## [Given instruction]
Convert the material, from the line with "collection date: 1929-04-26/1929-05-25" through the end of the material, into a Markdown table with the columns Row and Line. Number each line and leave out any blank lines.

## [Stored data entries]
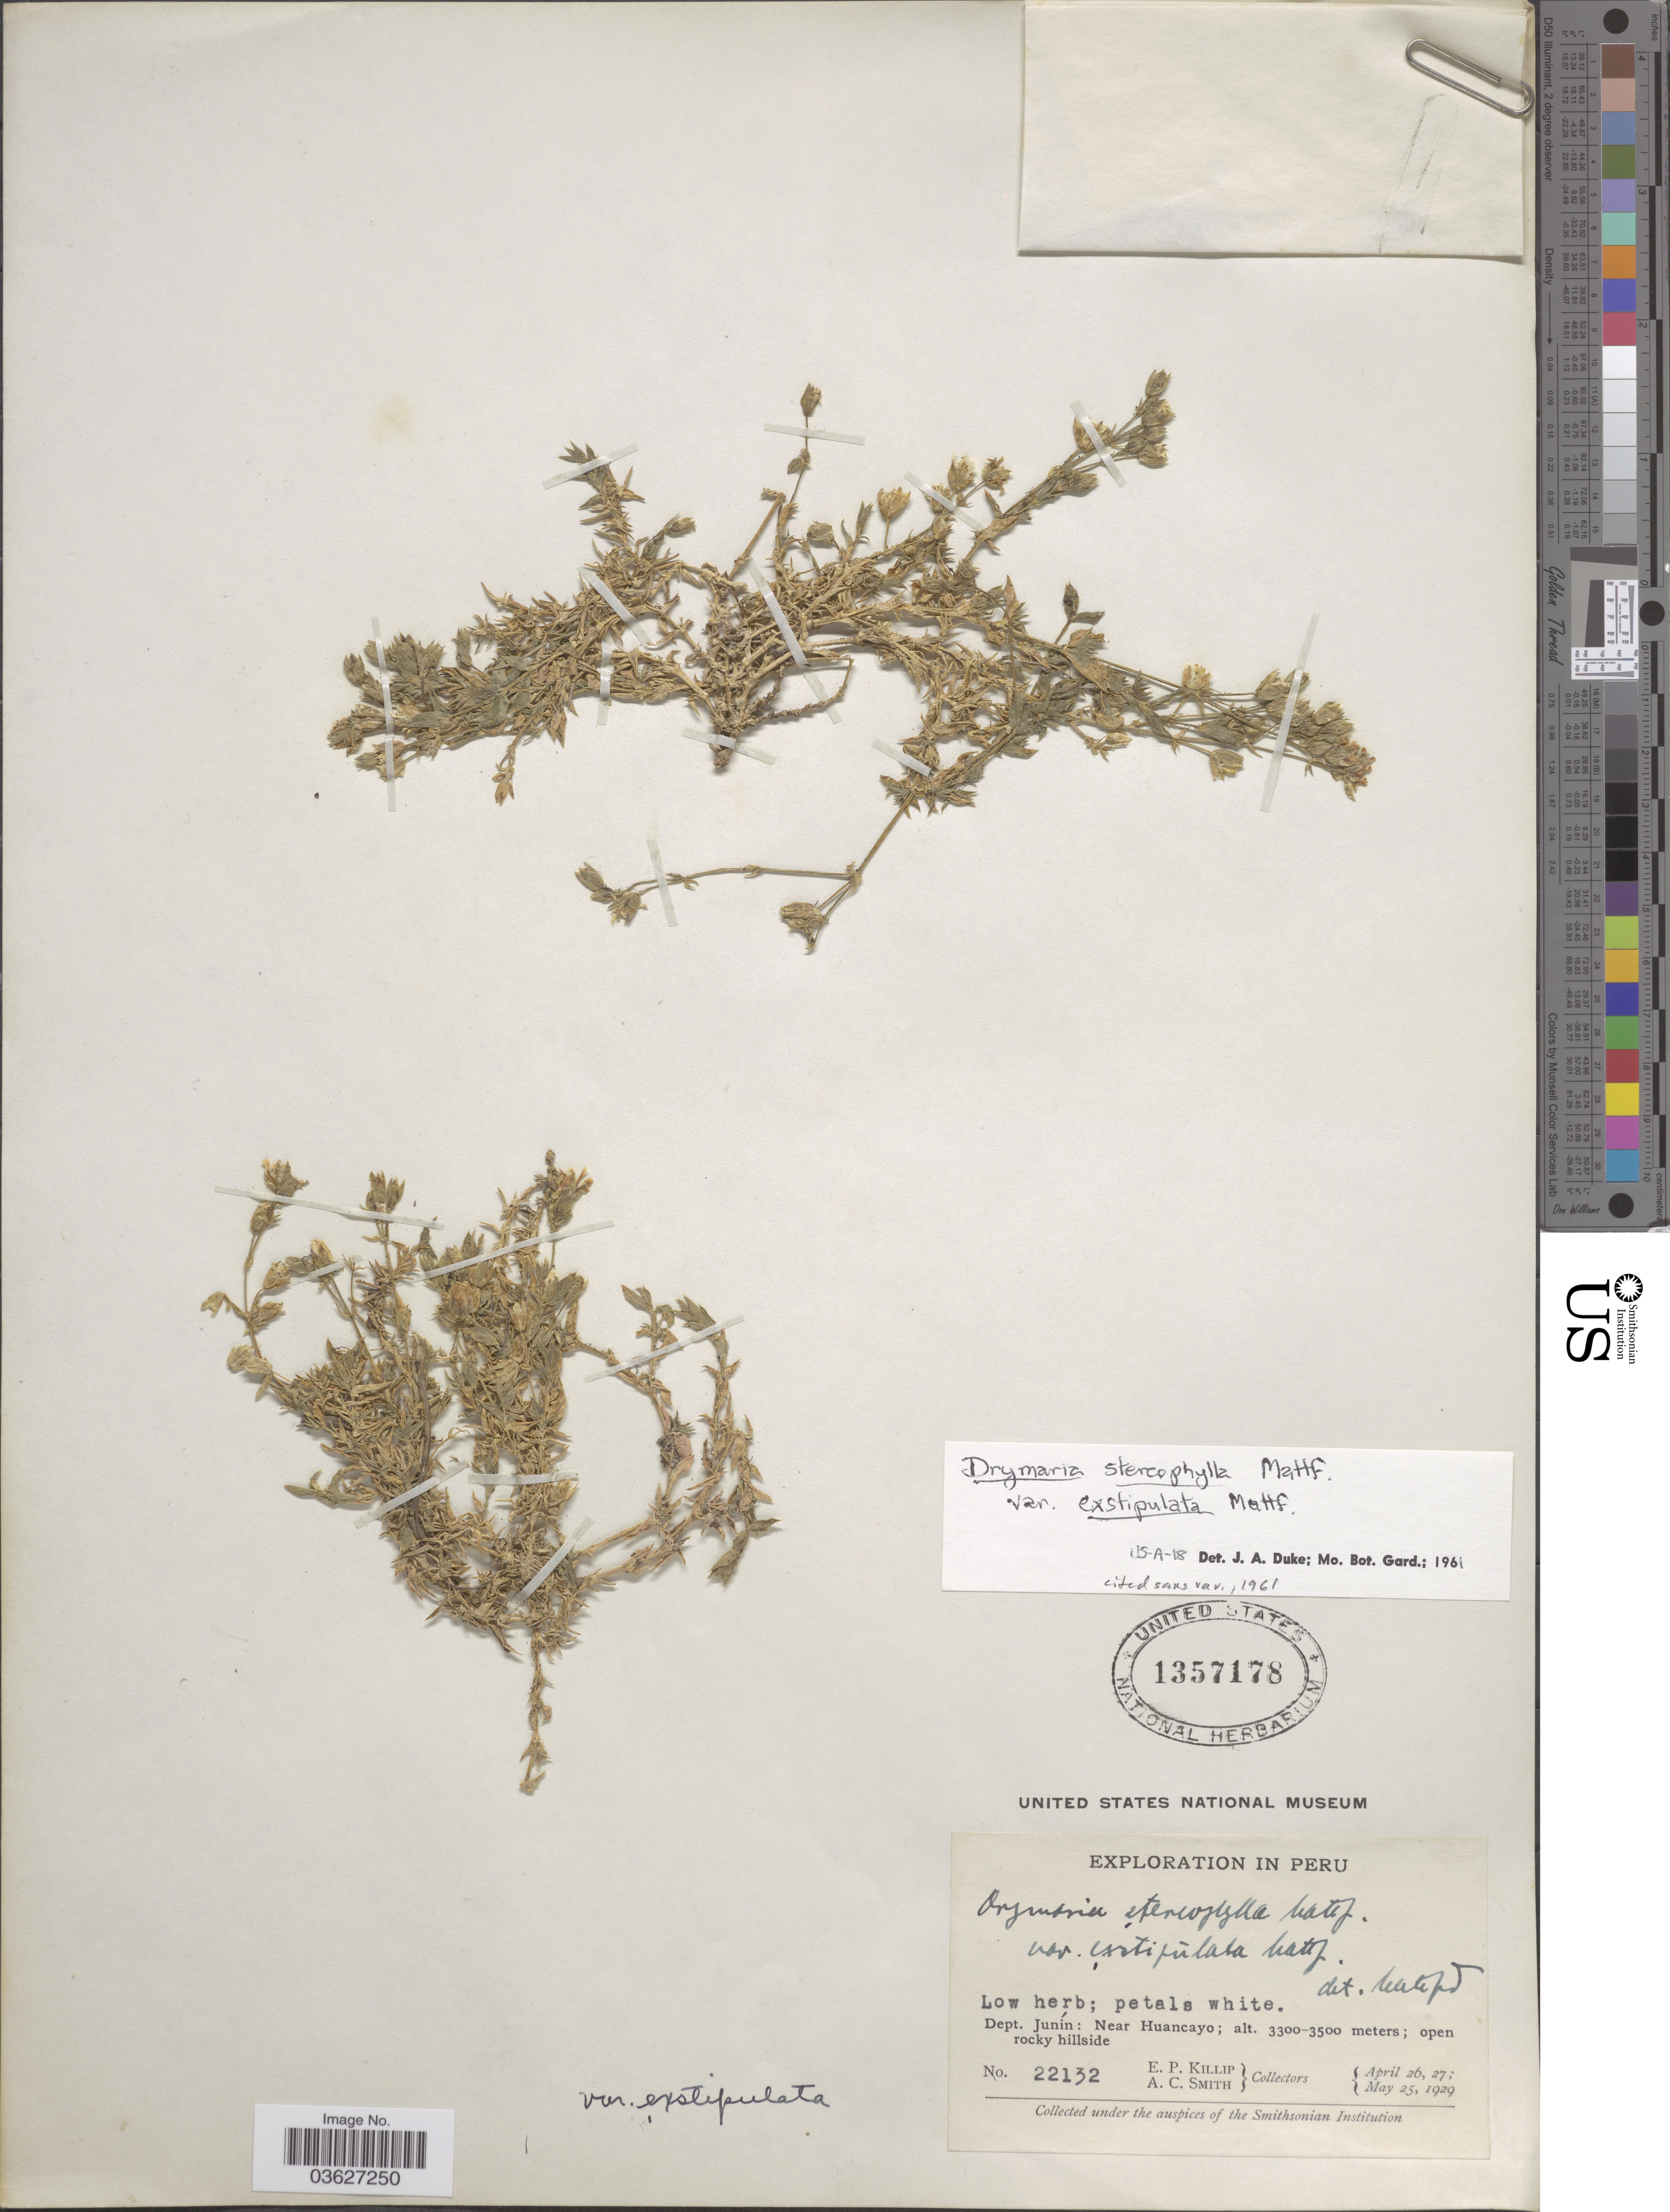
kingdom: Plantae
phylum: Tracheophyta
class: Magnoliopsida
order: Caryophyllales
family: Caryophyllaceae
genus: Drymaria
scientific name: Drymaria stereophylla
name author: Mattf.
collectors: E. P. Killip & A. C. Smith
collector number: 22132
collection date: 1929-04-26/1929-05-25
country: Peru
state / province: Junín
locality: Dept. Junín: Near Huancayo.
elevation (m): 3300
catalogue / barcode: US 1357178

## [Answer below]
| Row | Line |
|---|---|
| 1 | collection date: 1929-04-26/1929-05-25 |
| 2 | country: Peru |
| 3 | state / province: Junín |
| 4 | locality: Dept. Junín: Near Huancayo. |
| 5 | elevation (m): 3300 |
| 6 | catalogue / barcode: US 1357178 |